Show, from the records below, all lines that contain the word "augusztus".

Material for this task:
==========

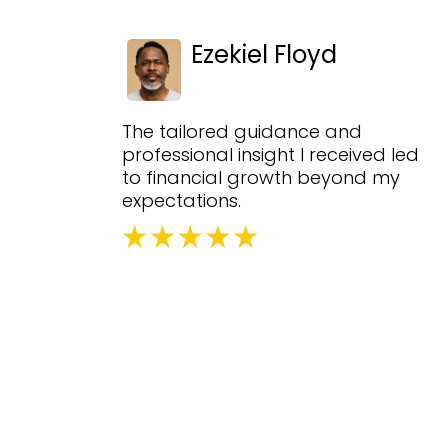
Ezekiel Floyd
The tailored guidance and
professional insight I received led
to financial growth beyond my
expectations.
Fr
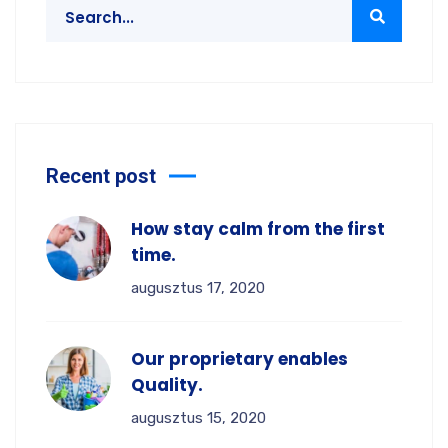
Recent post
How stay calm from the first
time.
augusztus 17, 2020
Our proprietary enables
Quality.
augusztus 15, 2020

==========

Written response:
augusztus 17, 2020
augusztus 15, 2020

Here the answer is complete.